CAM201 Pharmacological Management of Dyslipidaemia Flashcards
Describe the main effect (not cellular mechanism) of Statin drugs, and their primary indications.
Statins are LDL-lowering drugs. They do this by inhibiting endogenous (hepatic) LDL production.
They are indicated for primary prevention of arterial (atherosclerotic) disease in patients with hypercholesterolemia
They are indicated for secondary prevention of stroke and AMI in patients with atherosclerotic disease
Describe the cellular mechanism of Statin drugs and how this affects plasma LDL levels
Statin drugs decrease circulating LDL-C by inhibiting endogenous (hepatic) production of LDL.
They do this by inhibiting the rate-controlling enzyme, HMG-CoA Reductase.
By inhibiting HMG-CoA Reductase, statin drugs prevent the conversion of HGM-CoA into Mevalonate.
In doing this, they obviously prevent the conversion of Mevalonate into cholesterol (which is the normal pathway for cholesterol synthesis in the liver).
By decreasing endogenous LDL synthesis, statins cause an increase in uptake of LDL from the blood: there is increased LDL receptor synthesis and, subsequently, increased clearance of LDL. This means more LDL is taken up from the blood, decreasing plasma LDL concentrations.
Statins also cause small decreases in TG levels and increase HDL
Statins are the first-line pharmacological treatment option in hypercholesterolaemia (even in high TG cases). Can be used in combination with Fibrates, and Fibrates + Nicotinic Acid, in stubborn hypercholesterolaemia.
Most concerning adverse effect of statins
Rhabdomyolysis
Describe the Cellular Mechanisms of Gemfibrozil
Gemfibrozil is a Fibrate - TG-lowering drug.
Gemfibrozil lowers circulating TG levels by antagonising the transcription factor PPAR, which is present in the nuclei of macrophages and brown adipose tissue. Generally, PPAR increases lipid metabolism.
By inhibiting the actions of PPAR, lipid metabolism decreases, leading to increased uptake of VLDL and Chylomicrons from the blood into the liver. This, by extension, reduces endogenous TG production (because there is not a need for more due to suppressed lipid metabolism).
Additionally, Gemfibrozil also causes increased excretion of cholesterol from the liver in the faeces.
In stubborn Hypercholesterolaemia, Gemfibrozil is often used in combination with a statin. In very stubborn hypercholesterolaemia, a Nicotinic acid may also be added to the mix.
Gemfibrozil is the next option for treatment of hypercholesterolaemia in patients that do not tolerate statins.
Gemfibrozil can also be used in combination with Nicotinic acid, in this case, if Gemfibrozil alone is not enough.
Treatment of Hypercholesterolaemia
First line approach is through lifestyle adjustments: dietary adjustments are pivotal, as well as increasing physical activity, and decreasing other co-morbidity risk factors such as smoking, alcohol consumption, Na+ intake, etc.
The role of lifestyle adjustments and the time given to make these adjustments depends on the risk profile of the patient at hand, although even throughout treatment, lifestyle modification is important.

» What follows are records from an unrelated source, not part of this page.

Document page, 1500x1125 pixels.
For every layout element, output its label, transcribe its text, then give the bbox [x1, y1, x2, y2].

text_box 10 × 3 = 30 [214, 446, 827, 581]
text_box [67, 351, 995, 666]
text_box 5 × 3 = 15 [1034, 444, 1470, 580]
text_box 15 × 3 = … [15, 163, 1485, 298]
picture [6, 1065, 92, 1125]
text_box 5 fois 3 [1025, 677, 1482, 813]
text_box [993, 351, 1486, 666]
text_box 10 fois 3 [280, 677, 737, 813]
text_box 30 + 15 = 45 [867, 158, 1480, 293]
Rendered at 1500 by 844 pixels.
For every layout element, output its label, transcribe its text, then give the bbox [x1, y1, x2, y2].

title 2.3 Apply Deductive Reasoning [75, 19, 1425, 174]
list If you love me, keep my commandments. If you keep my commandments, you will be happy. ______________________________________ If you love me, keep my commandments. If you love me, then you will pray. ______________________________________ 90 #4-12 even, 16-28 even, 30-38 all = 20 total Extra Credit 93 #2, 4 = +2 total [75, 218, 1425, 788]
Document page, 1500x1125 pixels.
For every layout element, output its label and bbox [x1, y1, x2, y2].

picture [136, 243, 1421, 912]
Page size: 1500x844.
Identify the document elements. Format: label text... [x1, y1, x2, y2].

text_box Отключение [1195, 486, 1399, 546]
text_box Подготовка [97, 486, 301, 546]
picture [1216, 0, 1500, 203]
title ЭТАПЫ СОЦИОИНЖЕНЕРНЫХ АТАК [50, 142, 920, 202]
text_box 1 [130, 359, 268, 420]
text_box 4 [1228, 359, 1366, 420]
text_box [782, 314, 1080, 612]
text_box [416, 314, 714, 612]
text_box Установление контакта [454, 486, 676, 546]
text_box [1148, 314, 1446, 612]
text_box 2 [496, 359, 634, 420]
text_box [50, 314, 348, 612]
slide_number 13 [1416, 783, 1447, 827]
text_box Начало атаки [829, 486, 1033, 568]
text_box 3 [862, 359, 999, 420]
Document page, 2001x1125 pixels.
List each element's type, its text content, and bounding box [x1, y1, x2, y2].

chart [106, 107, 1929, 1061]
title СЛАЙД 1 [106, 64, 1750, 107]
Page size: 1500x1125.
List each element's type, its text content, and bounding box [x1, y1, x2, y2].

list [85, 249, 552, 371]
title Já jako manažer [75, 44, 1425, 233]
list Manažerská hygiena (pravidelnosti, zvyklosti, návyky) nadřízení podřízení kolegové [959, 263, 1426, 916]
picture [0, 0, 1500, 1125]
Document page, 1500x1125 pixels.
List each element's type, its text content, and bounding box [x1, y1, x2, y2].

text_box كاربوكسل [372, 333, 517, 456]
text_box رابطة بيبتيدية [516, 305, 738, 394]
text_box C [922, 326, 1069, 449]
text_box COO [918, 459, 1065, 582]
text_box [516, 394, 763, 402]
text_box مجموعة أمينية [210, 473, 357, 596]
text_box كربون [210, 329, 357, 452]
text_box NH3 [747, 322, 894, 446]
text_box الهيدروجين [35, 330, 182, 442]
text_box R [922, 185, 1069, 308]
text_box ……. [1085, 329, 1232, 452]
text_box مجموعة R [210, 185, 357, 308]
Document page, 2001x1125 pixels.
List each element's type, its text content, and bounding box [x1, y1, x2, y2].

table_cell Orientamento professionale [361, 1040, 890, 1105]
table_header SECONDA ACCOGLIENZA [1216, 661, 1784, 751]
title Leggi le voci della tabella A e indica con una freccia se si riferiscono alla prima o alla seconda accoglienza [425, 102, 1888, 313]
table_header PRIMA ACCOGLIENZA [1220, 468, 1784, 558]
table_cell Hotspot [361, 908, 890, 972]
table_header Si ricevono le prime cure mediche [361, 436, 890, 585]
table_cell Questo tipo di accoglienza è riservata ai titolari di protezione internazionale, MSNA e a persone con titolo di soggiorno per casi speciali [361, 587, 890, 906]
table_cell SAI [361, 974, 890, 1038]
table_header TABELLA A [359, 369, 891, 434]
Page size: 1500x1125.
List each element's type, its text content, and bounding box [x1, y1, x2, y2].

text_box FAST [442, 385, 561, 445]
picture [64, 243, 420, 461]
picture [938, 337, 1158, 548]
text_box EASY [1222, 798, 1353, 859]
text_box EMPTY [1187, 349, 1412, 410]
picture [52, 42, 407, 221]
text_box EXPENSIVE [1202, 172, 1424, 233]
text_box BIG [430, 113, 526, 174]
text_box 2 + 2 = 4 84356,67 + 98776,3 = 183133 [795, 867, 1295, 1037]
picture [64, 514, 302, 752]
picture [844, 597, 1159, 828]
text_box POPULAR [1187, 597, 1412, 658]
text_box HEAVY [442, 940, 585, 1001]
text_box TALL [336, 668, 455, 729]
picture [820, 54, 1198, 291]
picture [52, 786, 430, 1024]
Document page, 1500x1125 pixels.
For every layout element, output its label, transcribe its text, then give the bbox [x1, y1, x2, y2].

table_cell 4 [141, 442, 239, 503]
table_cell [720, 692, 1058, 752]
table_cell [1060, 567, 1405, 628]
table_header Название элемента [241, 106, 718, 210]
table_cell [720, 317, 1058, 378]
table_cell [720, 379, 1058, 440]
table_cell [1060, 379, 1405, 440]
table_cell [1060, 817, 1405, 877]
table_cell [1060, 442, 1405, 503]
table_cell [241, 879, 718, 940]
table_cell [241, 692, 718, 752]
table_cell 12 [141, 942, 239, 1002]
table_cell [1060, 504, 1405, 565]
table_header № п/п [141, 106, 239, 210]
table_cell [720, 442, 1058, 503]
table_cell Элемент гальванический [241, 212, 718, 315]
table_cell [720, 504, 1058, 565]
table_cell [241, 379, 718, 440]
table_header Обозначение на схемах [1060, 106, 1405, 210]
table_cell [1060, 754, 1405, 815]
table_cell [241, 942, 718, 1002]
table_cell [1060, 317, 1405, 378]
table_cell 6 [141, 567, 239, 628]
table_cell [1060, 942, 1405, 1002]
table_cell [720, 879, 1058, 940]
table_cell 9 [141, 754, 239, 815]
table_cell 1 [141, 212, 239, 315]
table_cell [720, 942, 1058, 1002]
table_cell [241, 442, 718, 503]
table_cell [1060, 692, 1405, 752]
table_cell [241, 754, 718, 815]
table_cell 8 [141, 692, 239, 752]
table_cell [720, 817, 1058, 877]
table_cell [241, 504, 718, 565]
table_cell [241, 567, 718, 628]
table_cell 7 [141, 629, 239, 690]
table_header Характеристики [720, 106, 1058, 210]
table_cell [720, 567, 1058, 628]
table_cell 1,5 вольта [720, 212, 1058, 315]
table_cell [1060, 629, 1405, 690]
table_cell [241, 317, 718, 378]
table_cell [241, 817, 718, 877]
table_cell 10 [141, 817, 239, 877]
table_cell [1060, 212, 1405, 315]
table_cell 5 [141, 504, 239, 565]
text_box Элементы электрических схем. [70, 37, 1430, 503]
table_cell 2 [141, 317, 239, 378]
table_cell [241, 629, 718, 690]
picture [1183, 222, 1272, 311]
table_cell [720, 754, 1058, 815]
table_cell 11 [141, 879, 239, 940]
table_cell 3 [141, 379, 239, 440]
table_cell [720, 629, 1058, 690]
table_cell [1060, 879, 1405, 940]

First-line pharmacological treatment: Statins
If persistent, statins + fibrates (Gemfibrozil) can be used - smaller doses of the two combined is preferential to using very high doses of one.
Additionally, in very stubborn hypercholesterolaemia, Nicotinic Acid can be used in combination with Fibrates + Statins.
If fibrates and statins are not tolerated, the next choice is Nicotinic Acid (a TG-lowering drug)
Describe the cellular mechanisms of Nicotinic Acid
Nicotinic Acid is a TG-lowing drug
It is a vitamin that decreases production of TG
It also inhibits VLDL secretion, increases HDL and decreases levels of Lipoprotein(a) (which is highly atherosclerotic - an independent CVD risk factor)
Nicotinic Acid is used in patients who do not tolerate Statins or Fibrates (which are generally preferred treatments)
Nicotinic acid may also be used in combination with Statins and Fibrates in stubborn hypercholesterolaemia.